Por mucho tiempo, durante su permanencia en aquel lugar, no la volvió a ver más, pero estaba convencido de que ella lo observaba. Quizá también en el sueño.

Un día, cuando se sentía ya muy cerca de su completa curación, asistió a un acontecimiento que le causó una profunda impresión: La gran fiesta indígena de las Tres Madres. Su cuidador le dijo que no bajará al valle por ninguna razón del mundo si estimaba la vida, sino que permaneciera escondido en su refugio durante todo el tiempo que durara la ceremonia. Asistió, así pues, a ella desde aquel punto de observación privilegiado, en la parte más alta de la pared rocosa.

Vio una larga procesión de hombres y mujeres de todas las edades que subían del valle del Anapo hacia el manantial, precedida por quienes debían de ser los sacerdotes. Eran figuras venerables de ancianos de barba cana, ataviados con túnicas de burda lana que les llegaban hasta los pies, que caminaban apoyándose en bastones tallados de los que colgaban cascabeles de bronce, que tintineaban a cada paso. Detrás venían las imágenes de las Tres Madres: efigies de madera muy toscas, cuyas formas eran difícilmente distinguibles pero que tenían el aspecto esquemático de unas mujeres sentadas amamantando con sus enormes pechos a dos niños cada una. Cada escultura era llevada a cuestas por seis hombres y oscilaba hacia delante y hacia atrás a cada desnivel del terreno. Un grupo de tañedores con flautas de caña, tamboriles y cascabeles llenaba el estrecho valle de estridentes disonancias. Cuando la procesión llegó a las inmediaciones del manantial, las efigies fueron depositadas en tierra a la sombra del plátano, los sacerdotes sacaron agua con cuencos de madera y asperjaron las imágenes de las Tres Madres, entonando un canto monótono y cadencioso a partir de unas pocas notas bajas y prolongadas. Una vez terminado el rito, el que parecía presidir la ceremonia hizo una seña y avanzó una larga procesión de muchachas, de apariencia muy joven. Cada una de ellas se acercaba a las tres estatuas, se postraba delante de cada una de ellas y apoyaba la frente en su regazo, quizá para recibir la bendición de la fertilidad.
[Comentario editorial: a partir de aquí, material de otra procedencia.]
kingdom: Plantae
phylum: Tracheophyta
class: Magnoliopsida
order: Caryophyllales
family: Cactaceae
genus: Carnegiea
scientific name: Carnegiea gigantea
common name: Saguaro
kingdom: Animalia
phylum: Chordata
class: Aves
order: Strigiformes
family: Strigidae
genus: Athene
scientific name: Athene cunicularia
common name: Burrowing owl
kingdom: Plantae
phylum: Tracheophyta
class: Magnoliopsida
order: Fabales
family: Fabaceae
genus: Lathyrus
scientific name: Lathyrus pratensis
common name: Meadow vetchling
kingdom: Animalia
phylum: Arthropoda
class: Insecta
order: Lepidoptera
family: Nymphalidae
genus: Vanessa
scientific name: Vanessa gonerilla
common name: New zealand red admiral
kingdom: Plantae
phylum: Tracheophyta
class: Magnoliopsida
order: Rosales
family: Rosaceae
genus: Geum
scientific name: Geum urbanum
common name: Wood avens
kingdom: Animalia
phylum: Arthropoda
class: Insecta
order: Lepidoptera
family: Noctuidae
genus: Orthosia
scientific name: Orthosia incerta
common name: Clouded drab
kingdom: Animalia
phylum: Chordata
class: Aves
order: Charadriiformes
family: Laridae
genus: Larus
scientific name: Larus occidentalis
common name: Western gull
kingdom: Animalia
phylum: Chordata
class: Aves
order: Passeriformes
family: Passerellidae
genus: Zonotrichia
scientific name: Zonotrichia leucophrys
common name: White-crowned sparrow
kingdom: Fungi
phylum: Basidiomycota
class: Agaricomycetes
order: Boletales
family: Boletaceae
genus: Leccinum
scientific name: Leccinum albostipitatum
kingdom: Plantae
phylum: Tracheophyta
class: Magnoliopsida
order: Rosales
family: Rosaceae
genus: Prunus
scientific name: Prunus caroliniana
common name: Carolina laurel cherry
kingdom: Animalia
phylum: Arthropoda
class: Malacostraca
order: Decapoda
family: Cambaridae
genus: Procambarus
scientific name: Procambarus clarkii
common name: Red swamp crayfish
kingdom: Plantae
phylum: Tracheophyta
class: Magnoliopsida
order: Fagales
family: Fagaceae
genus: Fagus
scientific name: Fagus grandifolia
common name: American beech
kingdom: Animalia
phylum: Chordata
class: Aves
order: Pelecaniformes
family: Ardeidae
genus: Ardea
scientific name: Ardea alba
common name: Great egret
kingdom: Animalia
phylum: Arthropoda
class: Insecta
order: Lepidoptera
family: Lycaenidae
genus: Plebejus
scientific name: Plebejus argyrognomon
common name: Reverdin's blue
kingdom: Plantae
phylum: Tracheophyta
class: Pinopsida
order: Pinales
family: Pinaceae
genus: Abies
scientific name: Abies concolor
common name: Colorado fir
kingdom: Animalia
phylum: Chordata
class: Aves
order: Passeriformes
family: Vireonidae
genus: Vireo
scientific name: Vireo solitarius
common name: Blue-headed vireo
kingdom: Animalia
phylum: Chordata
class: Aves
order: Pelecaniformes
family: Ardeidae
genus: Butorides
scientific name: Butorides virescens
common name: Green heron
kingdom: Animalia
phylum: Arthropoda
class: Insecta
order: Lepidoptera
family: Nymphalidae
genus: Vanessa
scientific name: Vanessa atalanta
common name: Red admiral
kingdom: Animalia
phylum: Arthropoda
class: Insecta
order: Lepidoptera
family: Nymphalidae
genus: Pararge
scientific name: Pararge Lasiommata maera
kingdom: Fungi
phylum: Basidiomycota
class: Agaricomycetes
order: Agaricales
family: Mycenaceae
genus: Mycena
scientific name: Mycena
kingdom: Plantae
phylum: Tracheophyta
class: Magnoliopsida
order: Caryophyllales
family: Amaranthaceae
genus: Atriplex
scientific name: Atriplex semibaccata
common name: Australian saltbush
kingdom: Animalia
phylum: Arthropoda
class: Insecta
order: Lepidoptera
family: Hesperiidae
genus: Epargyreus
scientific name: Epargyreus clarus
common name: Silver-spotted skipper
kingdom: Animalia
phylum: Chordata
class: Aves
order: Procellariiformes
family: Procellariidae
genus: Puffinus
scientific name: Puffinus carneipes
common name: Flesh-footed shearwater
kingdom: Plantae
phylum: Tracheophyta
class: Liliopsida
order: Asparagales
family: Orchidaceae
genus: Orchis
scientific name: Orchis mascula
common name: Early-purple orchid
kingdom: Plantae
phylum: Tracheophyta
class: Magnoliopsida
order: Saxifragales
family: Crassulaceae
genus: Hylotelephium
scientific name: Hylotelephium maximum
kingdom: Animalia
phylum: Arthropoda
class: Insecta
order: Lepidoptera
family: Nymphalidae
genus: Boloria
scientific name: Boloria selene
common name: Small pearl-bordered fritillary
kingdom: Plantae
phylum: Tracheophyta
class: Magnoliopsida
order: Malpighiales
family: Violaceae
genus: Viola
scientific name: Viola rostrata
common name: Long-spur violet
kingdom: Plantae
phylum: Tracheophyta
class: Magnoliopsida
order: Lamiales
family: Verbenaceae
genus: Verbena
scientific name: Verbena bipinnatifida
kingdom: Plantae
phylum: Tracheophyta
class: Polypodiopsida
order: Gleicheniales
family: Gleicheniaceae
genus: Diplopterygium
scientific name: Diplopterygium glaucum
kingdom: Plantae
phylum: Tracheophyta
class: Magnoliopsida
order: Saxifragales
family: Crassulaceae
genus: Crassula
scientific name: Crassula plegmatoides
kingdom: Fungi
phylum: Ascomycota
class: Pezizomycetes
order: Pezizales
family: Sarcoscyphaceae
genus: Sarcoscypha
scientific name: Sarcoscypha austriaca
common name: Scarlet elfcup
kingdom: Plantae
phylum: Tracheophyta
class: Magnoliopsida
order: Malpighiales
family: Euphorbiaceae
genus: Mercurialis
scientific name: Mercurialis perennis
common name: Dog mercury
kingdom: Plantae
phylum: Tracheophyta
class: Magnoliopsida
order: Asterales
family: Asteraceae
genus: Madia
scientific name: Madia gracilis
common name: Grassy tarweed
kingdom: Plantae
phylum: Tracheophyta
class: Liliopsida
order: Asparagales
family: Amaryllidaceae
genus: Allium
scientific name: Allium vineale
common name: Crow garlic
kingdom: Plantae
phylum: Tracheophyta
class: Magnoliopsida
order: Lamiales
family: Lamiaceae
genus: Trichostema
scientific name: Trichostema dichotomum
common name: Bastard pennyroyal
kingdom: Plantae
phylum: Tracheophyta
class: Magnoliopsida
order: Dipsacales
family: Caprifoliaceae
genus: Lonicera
La música se hizo más intensa, el tono de los cantos más alto y agudo y cuando, de repente, el sonido de un cuerno resonó solo y poderoso en el valle aparecieron, como por ensalmo, cierto número de jóvenes que habían permanecido escondidos hasta aquel momento. Cada muchacho tomó de la mano a una joven y se la llevó entre las matas de adelfas, de arrayán y de retama. La música de los tamboriles, de las flautas y de los címbalos aumentó fuertemente de intensidad hasta convertirse en estruendo, que las paredes circundantes multiplicaban y ampliaban desmedidamente.

Dionisio pensó que aquel estruendo bárbaro acompañaría el rito del acoplamiento de los jóvenes que se habían apartado con las vírgenes previamente elegidas, y sin duda no estaba muy lejos de la verdad. Aquel pueblo primitivo, que vivía contento con los pocos medios de subsistencia que podía ofrecer la montaña, celebraba así lo que todos los pueblos del mundo celebran de manera distinta y sin embargo idéntica, el momento más frenético y conmovedor, más intenso y misterioso de la existencia humana: el amor que hace ayuntarse a un hombre y una mujer y que perpetúa la vida.

Cuando cayó la tarde y el valle se llenó de fogatas y del canto monótono de unos pobres pastores, Dionisio pensó en los fuegos de Agrigento y en el cantor invisible que había entonado su himeneo entre las columnas de los templos resplandecientes sobre la colina. Sintió más agudo el dolor por su mujer violada y asesinada, más amarga la añoranza por su amor perdido.